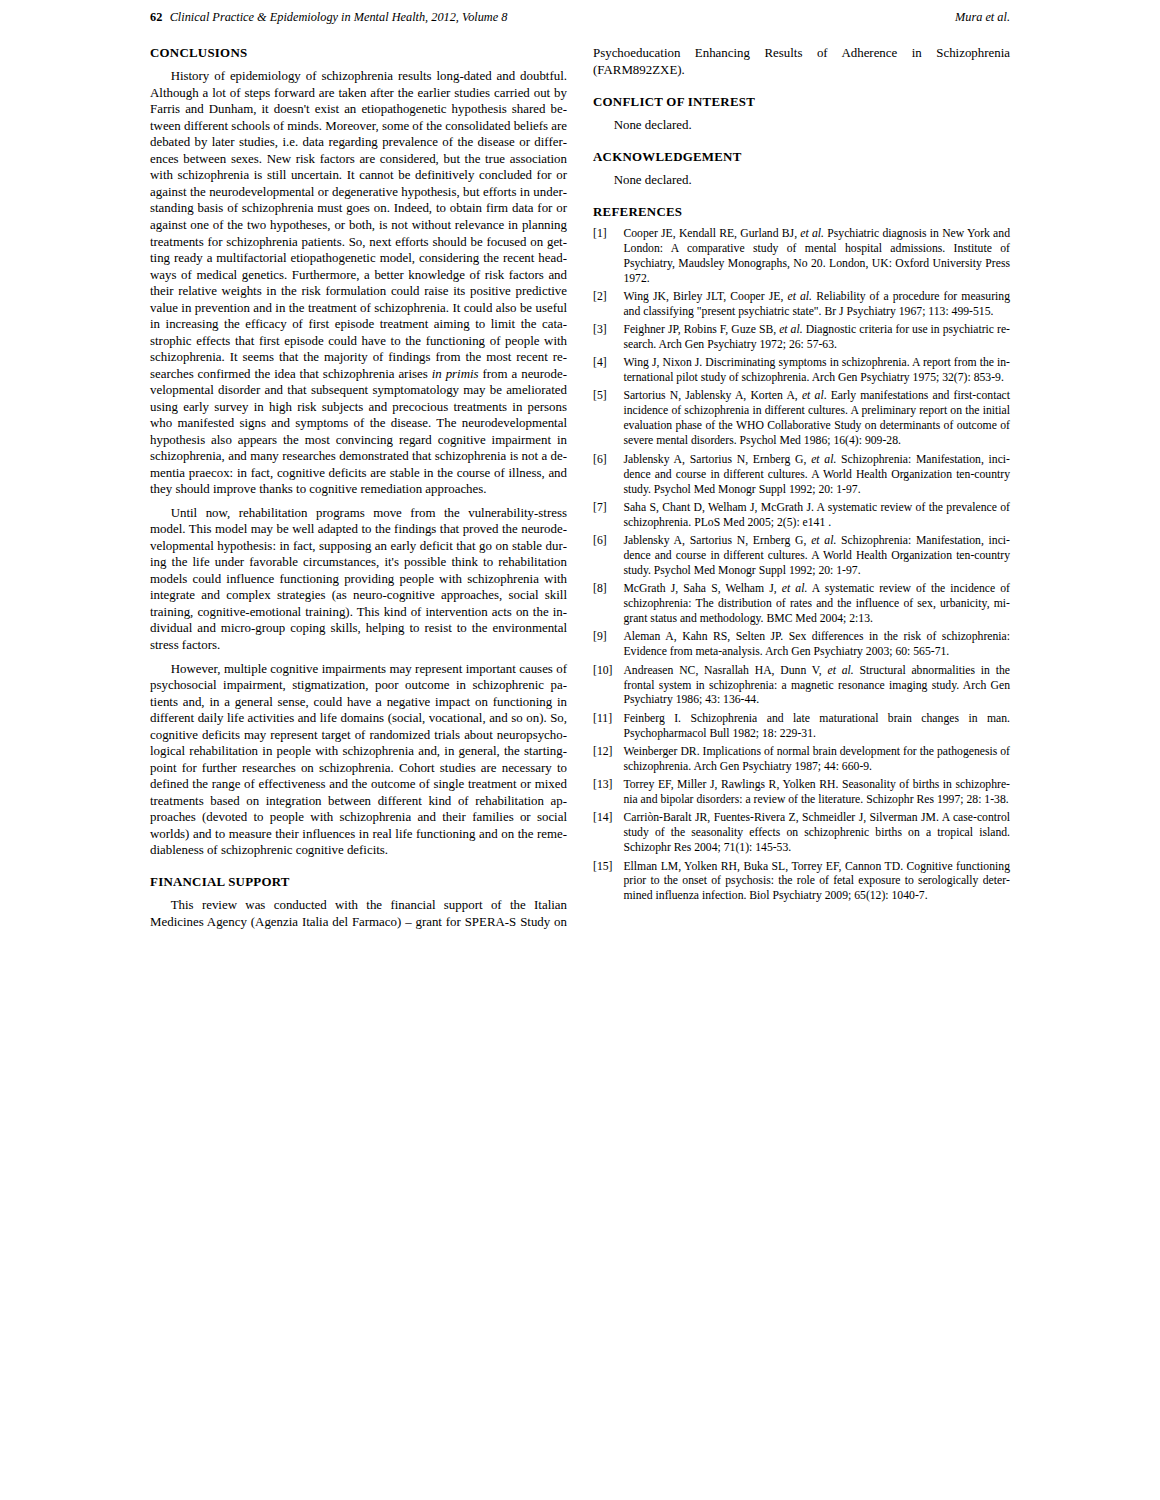62 Clinical Practice & Epidemiology in Mental Health, 2012, Volume 8
Mura et al.
CONCLUSIONS
History of epidemiology of schizophrenia results long-dated and doubtful. Although a lot of steps forward are taken after the earlier studies carried out by Farris and Dunham, it doesn't exist an etiopathogenetic hypothesis shared between different schools of minds. Moreover, some of the consolidated beliefs are debated by later studies, i.e. data regarding prevalence of the disease or differences between sexes. New risk factors are considered, but the true association with schizophrenia is still uncertain. It cannot be definitively concluded for or against the neurodevelopmental or degenerative hypothesis, but efforts in understanding basis of schizophrenia must goes on. Indeed, to obtain firm data for or against one of the two hypotheses, or both, is not without relevance in planning treatments for schizophrenia patients. So, next efforts should be focused on getting ready a multifactorial etiopathogenetic model, considering the recent headways of medical genetics. Furthermore, a better knowledge of risk factors and their relative weights in the risk formulation could raise its positive predictive value in prevention and in the treatment of schizophrenia. It could also be useful in increasing the efficacy of first episode treatment aiming to limit the catastrophic effects that first episode could have to the functioning of people with schizophrenia. It seems that the majority of findings from the most recent researches confirmed the idea that schizophrenia arises in primis from a neurodevelopmental disorder and that subsequent symptomatology may be ameliorated using early survey in high risk subjects and precocious treatments in persons who manifested signs and symptoms of the disease. The neurodevelopmental hypothesis also appears the most convincing regard cognitive impairment in schizophrenia, and many researches demonstrated that schizophrenia is not a dementia praecox: in fact, cognitive deficits are stable in the course of illness, and they should improve thanks to cognitive remediation approaches.
Until now, rehabilitation programs move from the vulnerability-stress model. This model may be well adapted to the findings that proved the neurodevelopmental hypothesis: in fact, supposing an early deficit that go on stable during the life under favorable circumstances, it's possible think to rehabilitation models could influence functioning providing people with schizophrenia with integrate and complex strategies (as neuro-cognitive approaches, social skill training, cognitive-emotional training). This kind of intervention acts on the individual and micro-group coping skills, helping to resist to the environmental stress factors.
However, multiple cognitive impairments may represent important causes of psychosocial impairment, stigmatization, poor outcome in schizophrenic patients and, in a general sense, could have a negative impact on functioning in different daily life activities and life domains (social, vocational, and so on). So, cognitive deficits may represent target of randomized trials about neuropsychological rehabilitation in people with schizophrenia and, in general, the starting-point for further researches on schizophrenia. Cohort studies are necessary to defined the range of effectiveness and the outcome of single treatment or mixed treatments based on integration between different kind of rehabilitation approaches (devoted to people with schizophrenia and their families or social worlds) and to measure their influences in real life functioning and on the remediableness of schizophrenic cognitive deficits.
FINANCIAL SUPPORT
This review was conducted with the financial support of the Italian Medicines Agency (Agenzia Italia del Farmaco) – grant for SPERA-S Study on Psychoeducation Enhancing Results of Adherence in Schizophrenia (FARM892ZXE).
CONFLICT OF INTEREST
None declared.
ACKNOWLEDGEMENT
None declared.
REFERENCES
[1] Cooper JE, Kendall RE, Gurland BJ, et al. Psychiatric diagnosis in New York and London: A comparative study of mental hospital admissions. Institute of Psychiatry, Maudsley Monographs, No 20. London, UK: Oxford University Press 1972.
[2] Wing JK, Birley JLT, Cooper JE, et al. Reliability of a procedure for measuring and classifying "present psychiatric state". Br J Psychiatry 1967; 113: 499-515.
[3] Feighner JP, Robins F, Guze SB, et al. Diagnostic criteria for use in psychiatric research. Arch Gen Psychiatry 1972; 26: 57-63.
[4] Wing J, Nixon J. Discriminating symptoms in schizophrenia. A report from the international pilot study of schizophrenia. Arch Gen Psychiatry 1975; 32(7): 853-9.
[5] Sartorius N, Jablensky A, Korten A, et al. Early manifestations and first-contact incidence of schizophrenia in different cultures. A preliminary report on the initial evaluation phase of the WHO Collaborative Study on determinants of outcome of severe mental disorders. Psychol Med 1986; 16(4): 909-28.
[6] Jablensky A, Sartorius N, Ernberg G, et al. Schizophrenia: Manifestation, incidence and course in different cultures. A World Health Organization ten-country study. Psychol Med Monogr Suppl 1992; 20: 1-97.
[7] Saha S, Chant D, Welham J, McGrath J. A systematic review of the prevalence of schizophrenia. PLoS Med 2005; 2(5): e141 .
[6] Jablensky A, Sartorius N, Ernberg G, et al. Schizophrenia: Manifestation, incidence and course in different cultures. A World Health Organization ten-country study. Psychol Med Monogr Suppl 1992; 20: 1-97.
[8] McGrath J, Saha S, Welham J, et al. A systematic review of the incidence of schizophrenia: The distribution of rates and the influence of sex, urbanicity, migrant status and methodology. BMC Med 2004; 2:13.
[9] Aleman A, Kahn RS, Selten JP. Sex differences in the risk of schizophrenia: Evidence from meta-analysis. Arch Gen Psychiatry 2003; 60: 565-71.
[10] Andreasen NC, Nasrallah HA, Dunn V, et al. Structural abnormalities in the frontal system in schizophrenia: a magnetic resonance imaging study. Arch Gen Psychiatry 1986; 43: 136-44.
[11] Feinberg I. Schizophrenia and late maturational brain changes in man. Psychopharmacol Bull 1982; 18: 229-31.
[12] Weinberger DR. Implications of normal brain development for the pathogenesis of schizophrenia. Arch Gen Psychiatry 1987; 44: 660-9.
[13] Torrey EF, Miller J, Rawlings R, Yolken RH. Seasonality of births in schizophrenia and bipolar disorders: a review of the literature. Schizophr Res 1997; 28: 1-38.
[14] Carriòn-Baralt JR, Fuentes-Rivera Z, Schmeidler J, Silverman JM. A case-control study of the seasonality effects on schizophrenic births on a tropical island. Schizophr Res 2004; 71(1): 145-53.
[15] Ellman LM, Yolken RH, Buka SL, Torrey EF, Cannon TD. Cognitive functioning prior to the onset of psychosis: the role of fetal exposure to serologically determined influenza infection. Biol Psychiatry 2009; 65(12): 1040-7.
◇ ◇ ◇
Your objective:
All that is needed is an exact copy of the lines from the top of the entries through the line containing "CONCLUSIONS", pictures left out.

Answer to this problem:
62 Clinical Practice & Epidemiology in Mental Health, 2012, Volume 8
Mura et al.
CONCLUSIONS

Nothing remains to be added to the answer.